Isso aconteceu no sexto dia da criação. Depois temos o relato do paraíso e da tentação de Adão e Eva pela serpente. Normalmente se olha para essa tentação como algo negativo, que nos levou ao pecado original. Mas na realidade ela é a única possibilidade de que a criação do homem, como imagem e semelhança de Deus, possa prosseguir. Pela tentação da serpente, Adão e Eva comeram da árvore do conhecimento e começaram a ter a possibilidade de desenvolver um livre arbítrio, entraram na esfera da liberdade. Deus reconhece isso e diz depois da tentação: “Então disse o Senhor Deus: ‘Eis que o homem é como um de nós, sabendo o bem e o mal’” (Gênesis 3,22). Pela ajuda da serpente, da influência luciférica, ganhamos a possibilidade do conhecimento e estamos nos tornando semelhantes ao Divino: com a possibilidade de reconhecer o bem e o mal e, em liberdade, tomar a decisão, com qual qualidade queremos nos unir. Na realidade deveríamos sentir uma profunda gratidão pela serpente, que nos ajudou nesse caminho, mesmo que a intenção dela seja nos separar do Divino.

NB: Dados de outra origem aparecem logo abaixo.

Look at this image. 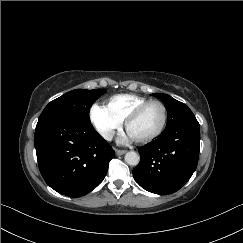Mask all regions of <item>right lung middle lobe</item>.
<instances>
[{
  "instance_id": "obj_1",
  "label": "right lung middle lobe",
  "mask_w": 243,
  "mask_h": 243,
  "mask_svg": "<svg viewBox=\"0 0 243 243\" xmlns=\"http://www.w3.org/2000/svg\"><path fill=\"white\" fill-rule=\"evenodd\" d=\"M106 90L75 89L51 101L43 110L38 123L50 118L62 117L90 123L89 110L91 105Z\"/></svg>"
}]
</instances>
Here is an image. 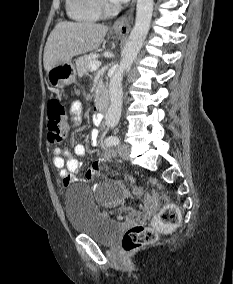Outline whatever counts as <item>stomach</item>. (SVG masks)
<instances>
[{"label": "stomach", "mask_w": 233, "mask_h": 284, "mask_svg": "<svg viewBox=\"0 0 233 284\" xmlns=\"http://www.w3.org/2000/svg\"><path fill=\"white\" fill-rule=\"evenodd\" d=\"M76 68L72 61L58 64L47 72L48 83L51 87L63 89L76 80Z\"/></svg>", "instance_id": "1"}]
</instances>
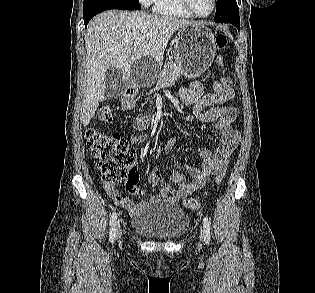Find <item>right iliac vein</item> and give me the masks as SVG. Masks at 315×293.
Listing matches in <instances>:
<instances>
[{"label":"right iliac vein","instance_id":"1","mask_svg":"<svg viewBox=\"0 0 315 293\" xmlns=\"http://www.w3.org/2000/svg\"><path fill=\"white\" fill-rule=\"evenodd\" d=\"M116 231H117V236L120 239L122 236V229L119 222L116 224Z\"/></svg>","mask_w":315,"mask_h":293}]
</instances>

Mas tudo isto teve uma consequência para a serpente: “Então o Senhor Deus disse à serpente: ‘Porquanto fizeste isto, maldita serás mais que toda a fera, e mais que todos os animais do campo; sobre o teu ventre andarás, e pó comerás todos os dias da tua vida’” (Gênesis 3,14). A serpente é amaldiçoada a ser presa à terra, a rastejar sobre o seu ventre. Seria uma ingenuidade muito grande pensar que esses relatos tratam de realidades da natureza, que está se falando aqui de uma cobra. Seria não apenas uma ingenuidade, mas na realidade um materialismo religioso. Esses relatos são imaginações, se referem a acontecimentos espirituais. A realidade desses relatos podemos verificar na nossa própria alma. O fato de que ‘comemos da árvore do conhecimento’ vivenciamos todos nós, pois temos, uns mais, outros menos, a possibilidade de reconhecer o que é o bem, e o que é o mal. Que a partir dessa possibilidade entramos na esfera da liberdade, vivenciamos também, pois muitas vezes não sabemos como nos decidir. E muitas vezes todas as preces para que Deus nos diga o que temos que fazer, não nos ajuda: ele nos deixa livres. Mas o que em nossa época podemos vivenciar com muita clareza é que a possibilidade do conhecimento, que ganhamos da serpente, de Lúcifer, foi amaldiçoada, se ligou a um impulso arimânico: o conhecimento do ser humano se aprisionou sempre mais à matéria, se tornou materialista. Somos nós, com o nosso pensar, que rastejamos por sobre a terra. A serpente é amaldiçoada em nossa consciência.
Devemos ter uma imensa gratidão pela serpente que nos deu a possibilidade da liberdade. Mas devemos ter também uma enorme responsabilidade de redimir a serpente, libertando-a da prisão da matéria, de ‘levantar a serpente no deserto’. A qualidade horizontal, que o nosso pensar desenvolveu com o materialismo, temos de transformar em uma qualidade vertical, dar a verticalidade humana à serpente, a possibilidade de unir céu e terra. Na espiritualização do nosso pensar erguemos a serpente, redimimos Lúcifer. Essa é a tarefa do Filho do Homem e essa é a nossa tarefa como aspirantes a nos tornarmos Filhos do Homem.